日本では大阪市長が、全国学力調査の結果を教員の業績評価などに反映させると表明し、大変な騒動になっている。そこで参考として、「困難校に優秀な教員を配置したら、成績は上がるのか」を実験したスウェーデンの番組を紹介したい。

スウェーデン公共放送(SVT)で2008年から放送されたドキュメンタリー番組「Klass 9A」(9年A組)では、全国から選ばれた8人の優秀な教員をスウェーデンで最も成績が悪い学校に送り込んだ。日本の中学3年生に相当する9年A組に「スーパーティーチャー」を配置し、B組は普通の教員を配置して、半年間の比較実験を行った。

A組の学級目標は「スウェーデンで3番以内の成績を取る」ことだった。8人のスーパーティーチャーは生徒とともに奮闘し、学期末までに成績は飛躍的に向上した。
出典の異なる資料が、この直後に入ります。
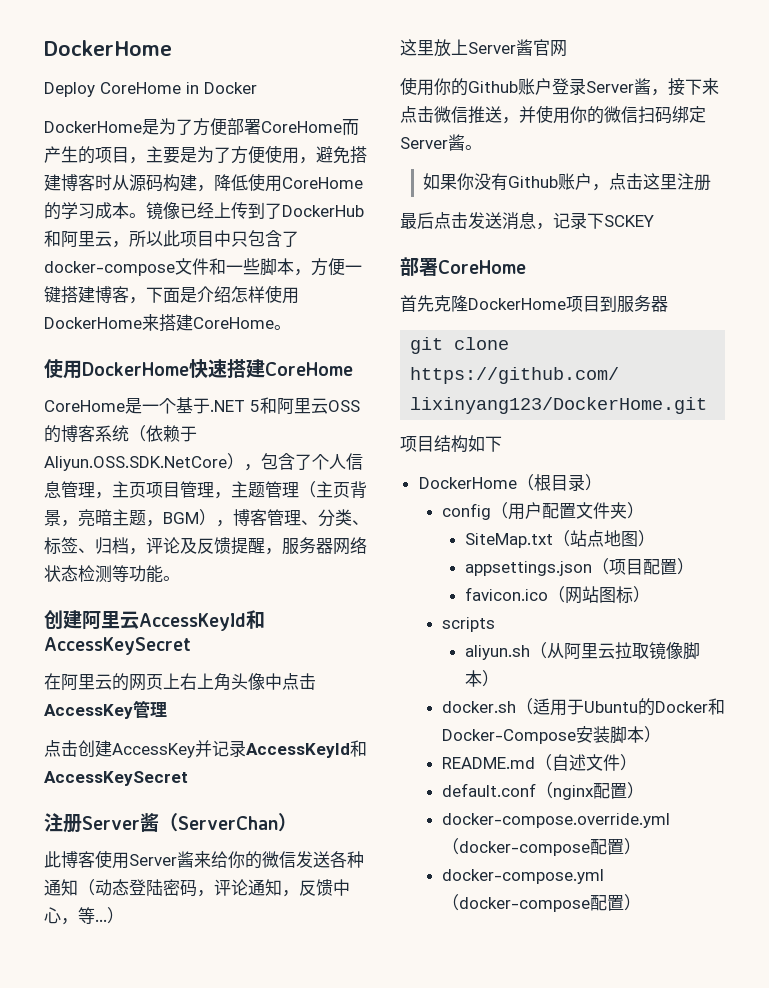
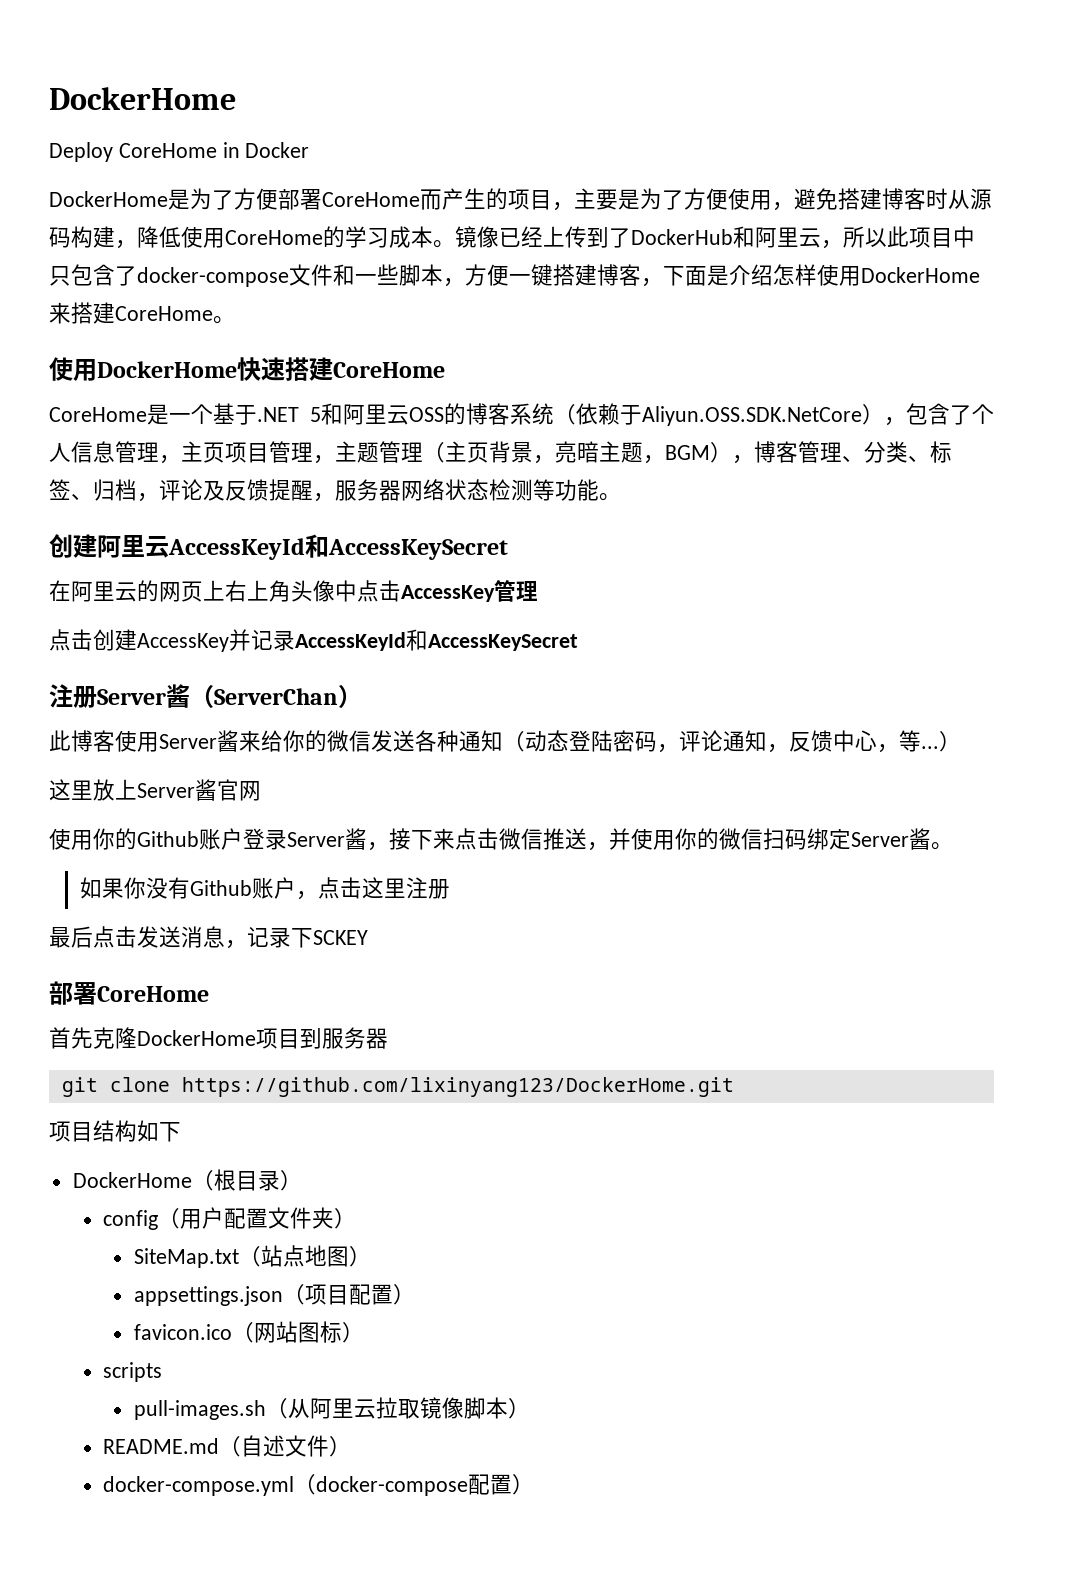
[465,645,531,660] aliyun.sh -> [133,1400,266,1420] pull-images.sh
[441,698,725,716] [441,726,661,744] [441,754,637,771] [441,782,644,800] [441,813,670,828] [441,838,624,856] docker.sh（适用于Ubuntu的Docker和Docker-Compose安装脚本） // README.md（自述文件） // default.conf（nginx配置） // docker-compose.override.yml（docker-compose配置 -> [103,1435,330,1457] README.md（自述文件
番組は高い視聴率を記録し、賛否両論の活発な議論を巻き起こした。

ロウカの不正を報じるウェブ記事(左)とシリーズのDVD

スキャンダルまみれのシーズン2

番組の成功を受けて、2011年からはオーレブロー市のミカエル基礎学校を舞台にした続編が放送された。今回は、例年半数程度しか取れない高校入学資格取得を全員に取らせることを目標に、スーパーティーチャーが困難校の教員を指導するという内容だった。

撮影前には番組制作会社が各家庭を訪問して説明するなど、入念な準備が行われた。学校も自治体も大歓迎だった。しかし、このシーズン2は終盤でスキャンダルまみれの展開となった。ナショナルテストの数学の問題が授業で教わった内容と同じだったと生徒が告発したのだ。

数学を担当するスタヴロス・ロウカはキプロスからの移民で、受賞歴もある優秀な教員だった。ロウカはシーズン1に抜てきされて有名になった後も、討論番組などでメディアに登場し、よく知られる存在になっていた。彼は不正疑惑が報じられると、テスト問題は事前には知りえないし、これまでの経験から問題の傾向はある程度予想できたと反論して不正を否定した。

これに対して、学校教育庁は不正があったとの認識を示し、校長もテストをやり直す必要があると述べた。一方で、市は後の調査でテストはカギのかかる校長室に保管されており、教師は事前に問題を見ることができず、不正はないと結論付けた。結局、A組は再テストを行ったが、結果は1回目に比べて成績が若干悪化した程度だった。

スキャンダルから何を学ぶか

北欧は教育の先進地域というイメージがあるが、国際学力調査でのスウェーデンの成績は悪い。特に移民の子供や男子生徒の成績が振るわず、長年の課題となっている。また、生徒数が増加し、好景気を満喫しているスウェーデンでは、待遇のわりにストレスの多い教職は人気がなく、常に人材不足に悩んできた。

教員は学校ごとの採用になるため、少しでも条件のよい学校に移ろうとする。そのため、教員が定着しない困難校では優秀な人材の確保が難しくなり、荒れ放題になっているところもある。

「Klass 9A」では、不利な条件に置かれた子供たちの生活をありのままに映し、劣悪な環境で奮闘する教師たちをフォーカスすることで、批判に晒(さら)される学校現場への理解を広めた。一方で、不正疑惑が報じられたことで、後味の悪い展開になってしまった。スーパーティーチャーは成績を上げたが、ミカエル基礎学校の評判は落ち、生徒が集まらなくなったため、2013年には校名変更と管理職総入れ替えをする事態になった。

同番組は多くの貴重な教訓を残した。果たして大阪市では、どうなるだろうか。